Nachdem früh im Film vom Tod des Bruders berichtet wird, lässt Ford die Interviewten erst ab etwa der Mitte des Films die genauen Umstände von Williams Tod erzählen. Ford erzählt zudem Vieles von seiner Familie im Allgemeinen beziehungsweise lässt diese von ihrem Leben erzählen. Seine Eltern waren nach New York gezogen, wo der Vater als Fahrer der Stadtbahn arbeitete, und später nach Long Island, wo Schwarze zwar in streng abgegrenzten Gebieten lebten, die Mutter nahm dies jedoch in Kauf, weil sie wollte, dass die Kinder in einem Heim aufwachsen, das sie ihr Zuhause nennen können. Die Mutter arbeitete als Englischlehrerin und wird später sogar Leiterin einer Schule. Später beteiligte sich die Mutter an einem Bildungsprogramm für Insassen der Gefängnisse auf Rikers Island. Für Yance Ford und seine Schwester war es in ihrem Leben sehr wichtig, in William einen großen Bruder zu haben, wie im Film beide erklären.
Der Film feierte am 23. Januar 2017 im Rahmen des U.S. Documentary Competition des Sundance Film Festivals seine Weltpremiere[4], wo der Film mehrfach ausgezeichnet wurde.
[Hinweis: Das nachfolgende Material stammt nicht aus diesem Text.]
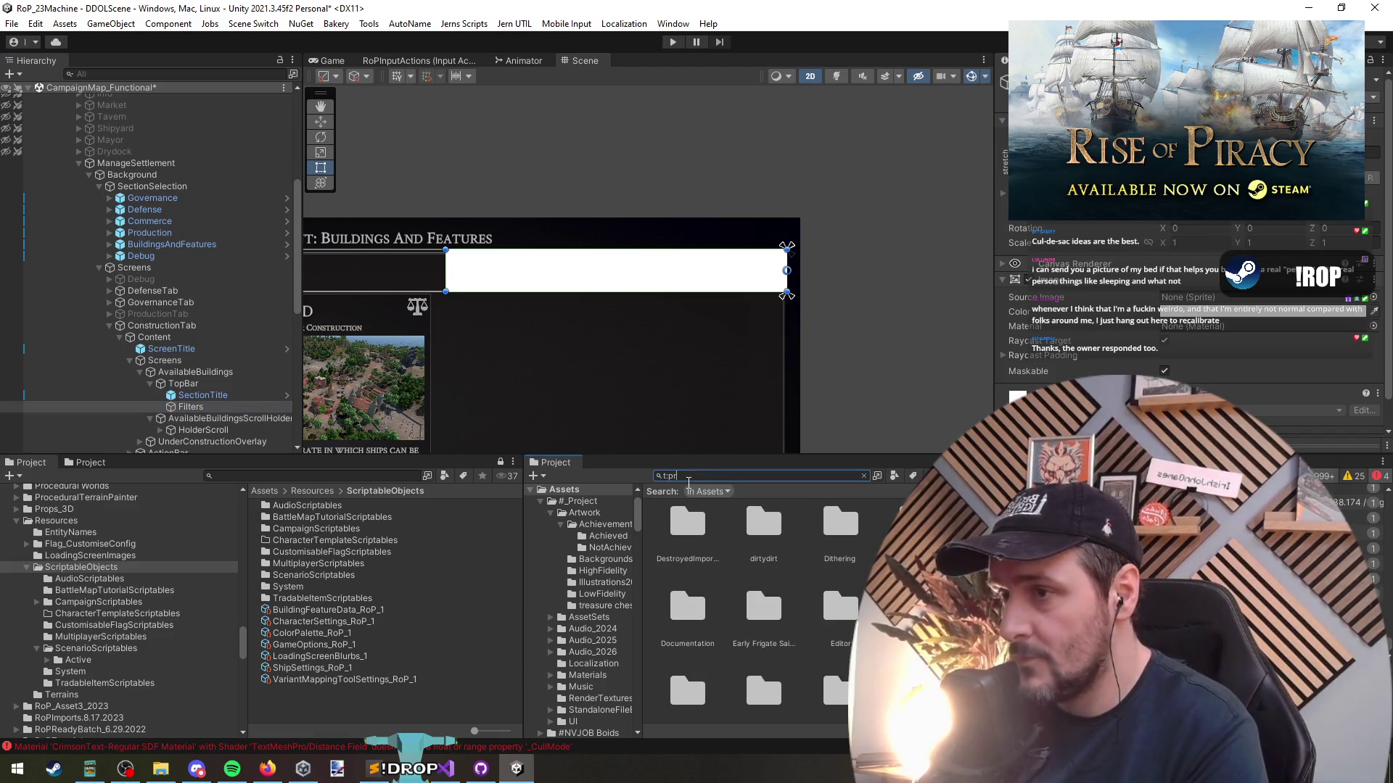
key("BackSpace")
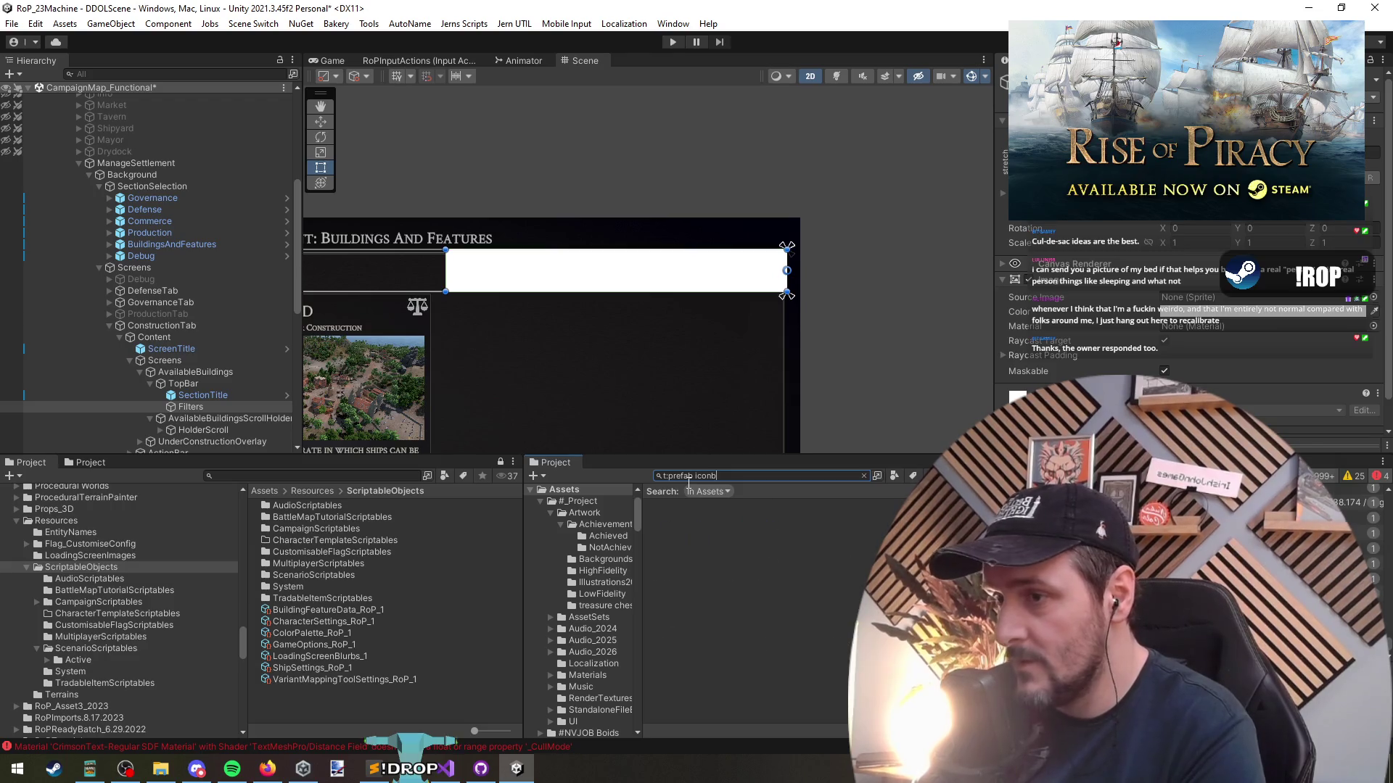
left_click(754, 537)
Bei der 67. Berlinale wurde der Film ab 12. Februar 2017 in der Sektion Panorama vorgestellt, die sich traditionell dem Autorenfilm widmet und in dem Jahr im Fokus Ermächtigung der schwarzen Geschichte stand.[5] Er wurde hier auch im Rahmen des Teddy Awards, einem eigenen Wettbewerb, gezeigt.[6][7] Ab 8. August 2017 wurde der Film beim Internationalen Filmfestival von Locarno vorgestellt.[8] Der Film wird von Doc & Film International vertrieben.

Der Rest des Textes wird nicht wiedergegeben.